Clindamycin Phosphate 1.2%/Adapalene 0.15%/Benzoyl Peroxide 3.1% Gel for Acne: Pooled Analysis by Age and Sex
Main Article Content
Keywords
Acne
Abstract
Background: Clindamycin phosphate 1.2%/adapalene 0.15%/benzoyl peroxide 3.1% (CAB) gel demonstrated efficacy in the treatment of acne, with a good safety/tolerability profile, in participants with moderate to severe acne. Acne clinical presentation and response to treatment may differ between males and females as well as between pediatric-postadolescent (<24 years) and adult (≥25 years) patients. The objective of this post hoc analysis was to evaluate the impact of age and sex on the efficacy and safety of CAB gel.
Methods: In one phase 2 and two phase 3 double-blind, 12-week studies, participants with moderate-to-severe acne were randomized to once-daily CAB or vehicle (Veh). Data were analyzed post hoc for participants categorized by age and sex: females 9-24 or ≥25 years (ns=274 and 121) and males 9-24 or ≥25 years (ns=241 and 21). Efficacy endpoints included treatment success (percentage of participants achieving ≥2-grade reduction from baseline in Evaluator’s Global Severity Score and a score of 0 or 1 [clear/almost clear]) and reductions from baseline in inflammatory and noninflammatory lesions (IL/NIL). Treatment-emergent adverse events (TEAEs) were also assessed.

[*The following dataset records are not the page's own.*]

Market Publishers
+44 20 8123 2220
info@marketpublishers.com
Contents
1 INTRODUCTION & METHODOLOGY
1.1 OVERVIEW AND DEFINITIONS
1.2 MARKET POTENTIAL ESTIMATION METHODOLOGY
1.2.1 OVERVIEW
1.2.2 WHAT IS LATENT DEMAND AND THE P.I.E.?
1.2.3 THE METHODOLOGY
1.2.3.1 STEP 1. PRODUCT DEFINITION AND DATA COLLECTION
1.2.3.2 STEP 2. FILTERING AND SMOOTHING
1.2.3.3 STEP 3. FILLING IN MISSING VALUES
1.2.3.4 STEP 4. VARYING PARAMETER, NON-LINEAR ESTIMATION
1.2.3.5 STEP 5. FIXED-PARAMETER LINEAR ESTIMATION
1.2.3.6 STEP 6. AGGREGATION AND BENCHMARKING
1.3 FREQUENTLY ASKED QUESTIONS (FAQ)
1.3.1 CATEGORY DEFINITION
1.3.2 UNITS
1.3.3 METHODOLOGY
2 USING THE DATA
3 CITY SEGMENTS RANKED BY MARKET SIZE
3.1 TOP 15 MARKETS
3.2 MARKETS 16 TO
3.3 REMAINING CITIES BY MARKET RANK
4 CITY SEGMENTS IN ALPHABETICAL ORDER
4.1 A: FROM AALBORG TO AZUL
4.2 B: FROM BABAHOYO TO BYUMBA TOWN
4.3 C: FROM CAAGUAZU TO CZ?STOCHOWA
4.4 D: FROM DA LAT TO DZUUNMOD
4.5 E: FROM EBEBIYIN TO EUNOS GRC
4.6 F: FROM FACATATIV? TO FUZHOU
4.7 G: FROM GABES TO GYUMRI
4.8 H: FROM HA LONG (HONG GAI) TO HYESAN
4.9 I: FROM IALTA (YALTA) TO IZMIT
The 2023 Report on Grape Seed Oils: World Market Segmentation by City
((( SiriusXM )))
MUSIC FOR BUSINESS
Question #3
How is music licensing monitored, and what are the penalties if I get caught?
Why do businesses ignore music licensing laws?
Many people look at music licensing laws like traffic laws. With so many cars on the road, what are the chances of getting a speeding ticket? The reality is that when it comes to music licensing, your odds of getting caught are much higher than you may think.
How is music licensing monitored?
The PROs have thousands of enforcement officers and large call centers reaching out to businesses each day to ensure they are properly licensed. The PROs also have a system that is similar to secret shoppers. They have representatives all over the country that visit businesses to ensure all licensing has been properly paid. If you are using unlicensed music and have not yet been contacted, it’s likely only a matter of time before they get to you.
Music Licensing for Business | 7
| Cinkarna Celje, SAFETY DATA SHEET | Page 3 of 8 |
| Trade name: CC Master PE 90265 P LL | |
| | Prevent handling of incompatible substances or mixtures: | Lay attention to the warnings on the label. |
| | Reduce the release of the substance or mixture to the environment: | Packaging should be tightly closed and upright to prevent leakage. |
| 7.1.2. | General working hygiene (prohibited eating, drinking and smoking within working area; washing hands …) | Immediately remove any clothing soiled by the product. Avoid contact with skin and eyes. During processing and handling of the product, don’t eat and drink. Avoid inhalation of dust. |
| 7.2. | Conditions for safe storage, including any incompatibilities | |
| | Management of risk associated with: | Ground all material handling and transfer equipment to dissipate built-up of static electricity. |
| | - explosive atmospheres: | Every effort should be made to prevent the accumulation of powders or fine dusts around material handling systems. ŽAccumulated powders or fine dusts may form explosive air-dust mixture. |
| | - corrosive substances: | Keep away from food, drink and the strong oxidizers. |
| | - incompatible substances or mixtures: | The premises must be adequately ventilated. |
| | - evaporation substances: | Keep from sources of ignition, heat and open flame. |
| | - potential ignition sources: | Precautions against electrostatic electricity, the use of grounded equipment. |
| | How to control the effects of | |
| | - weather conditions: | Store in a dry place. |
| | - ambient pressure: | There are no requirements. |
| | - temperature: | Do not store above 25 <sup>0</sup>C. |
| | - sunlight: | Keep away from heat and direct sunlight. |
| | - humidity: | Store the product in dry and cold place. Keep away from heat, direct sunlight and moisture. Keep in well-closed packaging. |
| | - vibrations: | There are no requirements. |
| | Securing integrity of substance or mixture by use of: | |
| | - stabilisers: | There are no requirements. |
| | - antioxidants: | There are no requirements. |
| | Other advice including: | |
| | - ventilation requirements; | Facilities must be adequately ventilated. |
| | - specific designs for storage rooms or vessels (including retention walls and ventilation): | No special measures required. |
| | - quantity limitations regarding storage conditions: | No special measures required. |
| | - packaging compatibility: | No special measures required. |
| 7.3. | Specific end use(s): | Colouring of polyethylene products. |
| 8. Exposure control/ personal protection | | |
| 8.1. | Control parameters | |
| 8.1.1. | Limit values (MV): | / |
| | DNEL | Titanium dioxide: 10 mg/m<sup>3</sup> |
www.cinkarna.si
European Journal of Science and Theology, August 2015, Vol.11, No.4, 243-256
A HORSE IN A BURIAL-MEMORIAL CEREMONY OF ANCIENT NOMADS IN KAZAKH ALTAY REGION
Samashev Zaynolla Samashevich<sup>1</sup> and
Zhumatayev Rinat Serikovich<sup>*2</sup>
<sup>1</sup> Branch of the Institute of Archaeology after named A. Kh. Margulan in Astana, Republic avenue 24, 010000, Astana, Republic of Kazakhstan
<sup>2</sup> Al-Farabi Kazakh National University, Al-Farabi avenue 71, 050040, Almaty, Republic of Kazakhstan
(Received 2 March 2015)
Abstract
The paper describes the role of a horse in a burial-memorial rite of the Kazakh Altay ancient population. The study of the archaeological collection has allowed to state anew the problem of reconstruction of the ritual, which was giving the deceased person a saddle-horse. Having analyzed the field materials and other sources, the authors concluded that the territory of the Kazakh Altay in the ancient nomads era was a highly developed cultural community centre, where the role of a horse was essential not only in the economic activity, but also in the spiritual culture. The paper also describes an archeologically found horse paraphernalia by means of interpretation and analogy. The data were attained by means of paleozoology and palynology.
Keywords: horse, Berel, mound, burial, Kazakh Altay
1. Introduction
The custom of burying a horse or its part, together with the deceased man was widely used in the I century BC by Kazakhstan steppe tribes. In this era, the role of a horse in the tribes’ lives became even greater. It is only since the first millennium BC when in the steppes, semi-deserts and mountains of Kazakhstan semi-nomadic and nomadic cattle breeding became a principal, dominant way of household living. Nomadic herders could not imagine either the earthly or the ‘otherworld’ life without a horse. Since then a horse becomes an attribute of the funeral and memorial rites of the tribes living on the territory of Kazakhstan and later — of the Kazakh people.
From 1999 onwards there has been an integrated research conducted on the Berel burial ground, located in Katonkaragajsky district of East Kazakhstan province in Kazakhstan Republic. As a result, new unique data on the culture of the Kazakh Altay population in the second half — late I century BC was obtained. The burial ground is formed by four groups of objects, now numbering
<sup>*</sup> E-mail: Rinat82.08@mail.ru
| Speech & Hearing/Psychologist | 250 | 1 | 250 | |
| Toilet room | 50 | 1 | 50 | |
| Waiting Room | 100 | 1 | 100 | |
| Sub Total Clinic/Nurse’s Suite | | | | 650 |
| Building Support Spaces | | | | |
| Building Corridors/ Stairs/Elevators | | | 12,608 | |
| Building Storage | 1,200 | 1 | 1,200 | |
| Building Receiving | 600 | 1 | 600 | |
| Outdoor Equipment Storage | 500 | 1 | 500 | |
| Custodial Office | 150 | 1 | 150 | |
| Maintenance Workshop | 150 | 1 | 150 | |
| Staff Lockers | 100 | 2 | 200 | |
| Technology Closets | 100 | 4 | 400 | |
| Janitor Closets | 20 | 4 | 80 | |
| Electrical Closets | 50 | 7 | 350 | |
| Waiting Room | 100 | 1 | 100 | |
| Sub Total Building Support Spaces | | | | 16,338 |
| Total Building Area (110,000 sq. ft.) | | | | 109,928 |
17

Results: At week 12, a greater percentage of participants in all sex/age subgroups achieved treatment success with CAB (42.3-54.1%) than Veh (15.0-22.5%). Similarly, lesion reductions were larger with CAB than Veh (IL: CAB, 75.9-77.8%; Veh, 50.8-65.2%; NIL: CAB, 69.7-73.7%; Veh, 44.5-55.2%). For all efficacy endpoints, CAB was statistically superior to Veh among males and females 9-24 years and females ≥25 years (P≤0.05, all). For males ≥25 years, only NIL reductions were significantly greater with CAB (P≤0.05), likely due to the small population. For all CAB-treated groups, most TEAEs were of mild-moderate severity. Rates of TEAEs deemed related to CAB treatment were similar for males and females 9-24 years (19.7% and 18.6%, respectively) and somewhat higher for females ≥25 years (24.4%). Considerably lower treatment-related TEAE rates in males ≥25 years (8.3%) may reflect the low number of participants in this group (n=12 treated with CAB).
Conclusions: In 3 clinical trials, participants treated with CAB gel—the only fixed-dose, triple-combination topical for acne—experienced ≥70% lesion reductions, and approximately half achieved clear or almost clear skin. CAB gel demonstrated good efficacy and tolerability regardless of participants’ sex or age.